Energy-Transforming Organelles

Mitochondria
  • Present in all cells due to their role in energy production (ATP synthesis).
  • Function: Involved in oxidative metabolism (cellular respiration).
  • Structure:
    • Outer membrane (bean-shaped) and inner membrane that is highly folded, creating compartments: the intermembrane space and the matrix.
    • Contains its own DNA, similar to prokaryotes.
Chloroplasts
  • Unique to plant cells and responsible for photosynthesis.
  • Structure includes:
    • Two outer membranes and an inner membrane system that forms thylakoids (stacked into structures called granum).
    • Chlorophyll within thylakoids gives chloroplasts their green color.
    • Also contains its own DNA.

Endosymbiotic Theory

  • This theory posits that both mitochondria and chloroplasts originated from free-living prokaryotic cells that were engulfed by larger cells, losing the ability to live independently while retaining some genetic material.

    • Types of engulfed prokaryotic cells identified:

  • Mitochondrium came from proteobacterium (capable of cellular respiration).

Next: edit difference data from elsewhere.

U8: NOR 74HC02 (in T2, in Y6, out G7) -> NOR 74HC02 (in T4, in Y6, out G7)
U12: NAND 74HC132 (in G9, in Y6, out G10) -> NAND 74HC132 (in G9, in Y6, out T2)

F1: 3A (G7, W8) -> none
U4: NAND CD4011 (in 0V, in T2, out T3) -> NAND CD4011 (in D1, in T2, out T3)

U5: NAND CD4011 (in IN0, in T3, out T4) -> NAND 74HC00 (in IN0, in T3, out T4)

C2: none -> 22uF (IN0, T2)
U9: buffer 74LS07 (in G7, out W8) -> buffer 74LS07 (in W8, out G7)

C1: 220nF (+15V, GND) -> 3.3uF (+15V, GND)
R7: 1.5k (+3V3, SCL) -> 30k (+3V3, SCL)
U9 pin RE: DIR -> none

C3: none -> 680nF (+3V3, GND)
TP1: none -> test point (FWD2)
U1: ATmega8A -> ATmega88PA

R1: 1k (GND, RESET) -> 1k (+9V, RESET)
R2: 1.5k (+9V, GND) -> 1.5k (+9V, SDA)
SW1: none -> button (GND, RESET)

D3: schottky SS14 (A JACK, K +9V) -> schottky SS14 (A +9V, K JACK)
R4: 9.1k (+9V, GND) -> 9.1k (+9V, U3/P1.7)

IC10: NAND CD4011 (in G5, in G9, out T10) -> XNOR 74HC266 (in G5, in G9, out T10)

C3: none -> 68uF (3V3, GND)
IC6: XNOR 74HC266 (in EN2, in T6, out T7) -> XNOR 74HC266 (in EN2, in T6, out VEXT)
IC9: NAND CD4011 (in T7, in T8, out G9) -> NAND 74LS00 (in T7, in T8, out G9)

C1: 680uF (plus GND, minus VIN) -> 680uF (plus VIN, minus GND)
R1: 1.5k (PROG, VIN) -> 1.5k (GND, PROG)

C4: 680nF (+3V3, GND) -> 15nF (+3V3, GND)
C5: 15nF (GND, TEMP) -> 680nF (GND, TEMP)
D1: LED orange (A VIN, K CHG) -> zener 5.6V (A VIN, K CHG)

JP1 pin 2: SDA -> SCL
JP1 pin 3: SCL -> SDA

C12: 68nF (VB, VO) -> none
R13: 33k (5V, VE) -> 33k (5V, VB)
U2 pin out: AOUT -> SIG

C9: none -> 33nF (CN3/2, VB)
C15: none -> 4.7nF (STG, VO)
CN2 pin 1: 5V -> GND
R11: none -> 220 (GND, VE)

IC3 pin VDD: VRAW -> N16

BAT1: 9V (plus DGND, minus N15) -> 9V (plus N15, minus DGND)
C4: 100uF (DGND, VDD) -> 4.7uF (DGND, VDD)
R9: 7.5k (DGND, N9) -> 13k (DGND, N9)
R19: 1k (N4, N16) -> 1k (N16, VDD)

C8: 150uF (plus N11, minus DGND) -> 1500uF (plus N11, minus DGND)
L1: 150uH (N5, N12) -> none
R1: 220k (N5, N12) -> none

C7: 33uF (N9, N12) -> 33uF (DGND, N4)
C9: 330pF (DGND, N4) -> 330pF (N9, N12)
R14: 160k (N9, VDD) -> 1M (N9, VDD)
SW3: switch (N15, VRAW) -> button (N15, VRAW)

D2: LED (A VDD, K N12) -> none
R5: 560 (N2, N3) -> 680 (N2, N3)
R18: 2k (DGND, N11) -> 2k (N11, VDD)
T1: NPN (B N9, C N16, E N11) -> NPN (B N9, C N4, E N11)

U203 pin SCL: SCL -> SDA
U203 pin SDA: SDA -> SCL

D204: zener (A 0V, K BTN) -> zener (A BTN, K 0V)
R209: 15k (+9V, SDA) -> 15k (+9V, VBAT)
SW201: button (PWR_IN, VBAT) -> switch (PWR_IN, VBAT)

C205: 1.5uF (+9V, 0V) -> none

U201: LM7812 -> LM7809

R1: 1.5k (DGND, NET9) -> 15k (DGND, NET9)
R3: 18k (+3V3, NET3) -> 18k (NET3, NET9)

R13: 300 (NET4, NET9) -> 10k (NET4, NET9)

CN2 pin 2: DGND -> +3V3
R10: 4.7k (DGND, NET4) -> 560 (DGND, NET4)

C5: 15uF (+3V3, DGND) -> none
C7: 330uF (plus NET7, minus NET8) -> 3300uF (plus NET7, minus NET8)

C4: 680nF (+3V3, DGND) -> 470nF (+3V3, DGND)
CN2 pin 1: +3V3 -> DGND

  • Chloroplast originated from cyanobacteria (photosynthetic bacteria).

Conclusion

  • Review of the endomembrane system emphasizes its components: ER, vesicles, vacuoles, lysosomes, peroxisomes, mitochondria, and chloroplasts.
  • Lab work to include examination of prokaryotic cells (Cyanobacteria) illustrating the foundational concepts of the material discussed.